Defense Daily will add any response from Space Force on the initial fielding date.

The proliferated low Earth orbit (LEO) GMTI satellites are to help replace Northrop Grumman‘s [NOC] Joint Surveillance Target Attack Reconnaissance System aircraft, which began service in 1991 before the U.S. Air Force retired the planes last year (Defense Daily, May 2).

Maj. Gen. Gregory Gagnon, the deputy chief of space operations for intelligence, said in April that proliferated LEO GMTI satellites will “make it difficult” for U.S. adversaries to disable U.S. GMTI.

Airborne GMTI assets are unable to gather data at long ranges beyond several hundred miles, due to the Earth’s curvature and threats from advanced air defenses, such as those of China, Gagnon said. At 62,000 feet, for example, the Air Force’s U-2 Dragon Lady by Lockheed Martin [LMT] has a 300 nautical mile line-of-sight surveillance distance, he said.

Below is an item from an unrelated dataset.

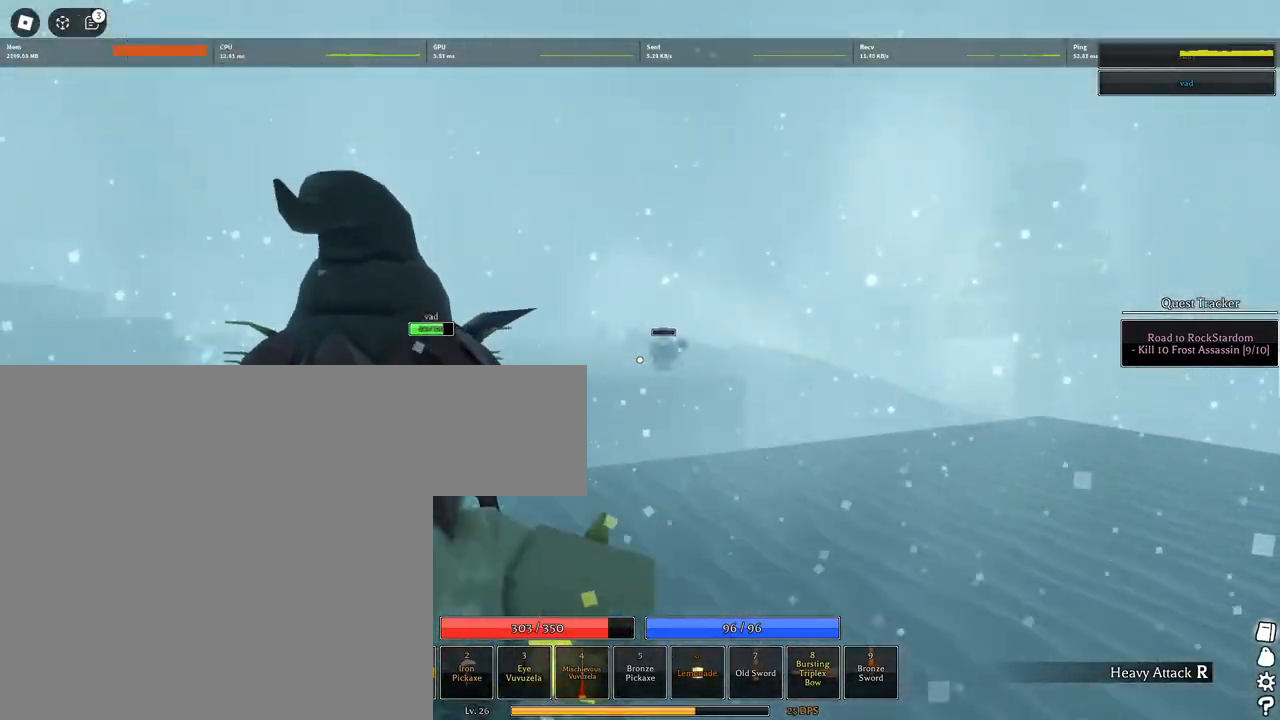
{"keys": ["d", "w"], "mouse": ["left"], "events": [[167, "mouse_left", "down"]]}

“I’m not concerned, from a technical readiness level, that we’re gonna have an issue [with the space-based radar system],” Gagnon said. “This is doing tracks from radars. The Department of Defense and our industrial base know how to do that. What we need to do is make sure that we can rapidly process and move those tracks into warfighting formations. The Space Force proposal, since we’re part of the joint force and we’ve stood up components in each of the combatant commands, is to make sure that our component can service their component partners, whether it’s the Army, maritime component or the Air Force component, with timely, relevant MTI capability, based off the direction of their joint combatant commander. The second big benefit of this is it can be completely integrated with the national intelligence community.”